- _Request_: Your response should be every line from the entries that includes the string "label".
[[ Dataset records, beginning ]]
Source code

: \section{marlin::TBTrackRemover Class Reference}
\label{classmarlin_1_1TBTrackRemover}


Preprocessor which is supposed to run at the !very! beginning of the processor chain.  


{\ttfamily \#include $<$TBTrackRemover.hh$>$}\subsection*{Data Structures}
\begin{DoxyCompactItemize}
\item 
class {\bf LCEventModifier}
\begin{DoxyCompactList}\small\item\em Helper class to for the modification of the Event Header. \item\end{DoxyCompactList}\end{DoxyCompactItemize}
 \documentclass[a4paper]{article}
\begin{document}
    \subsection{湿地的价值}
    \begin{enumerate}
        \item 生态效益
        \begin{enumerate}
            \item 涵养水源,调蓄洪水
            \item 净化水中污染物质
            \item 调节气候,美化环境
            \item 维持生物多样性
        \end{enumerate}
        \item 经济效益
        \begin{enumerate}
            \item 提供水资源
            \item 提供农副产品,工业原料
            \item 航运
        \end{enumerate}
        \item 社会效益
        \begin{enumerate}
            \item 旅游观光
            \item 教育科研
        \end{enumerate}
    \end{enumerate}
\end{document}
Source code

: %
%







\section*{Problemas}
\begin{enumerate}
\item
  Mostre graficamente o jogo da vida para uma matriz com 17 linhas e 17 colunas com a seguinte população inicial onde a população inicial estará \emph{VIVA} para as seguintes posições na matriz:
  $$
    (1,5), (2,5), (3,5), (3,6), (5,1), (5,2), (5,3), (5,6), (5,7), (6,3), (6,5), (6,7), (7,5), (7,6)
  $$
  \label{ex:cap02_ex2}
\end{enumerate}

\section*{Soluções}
[[ Dataset records, end ]]
- _Written answer_:
\label{classmarlin_1_1TBTrackRemover}
  \label{ex:cap02_ex2}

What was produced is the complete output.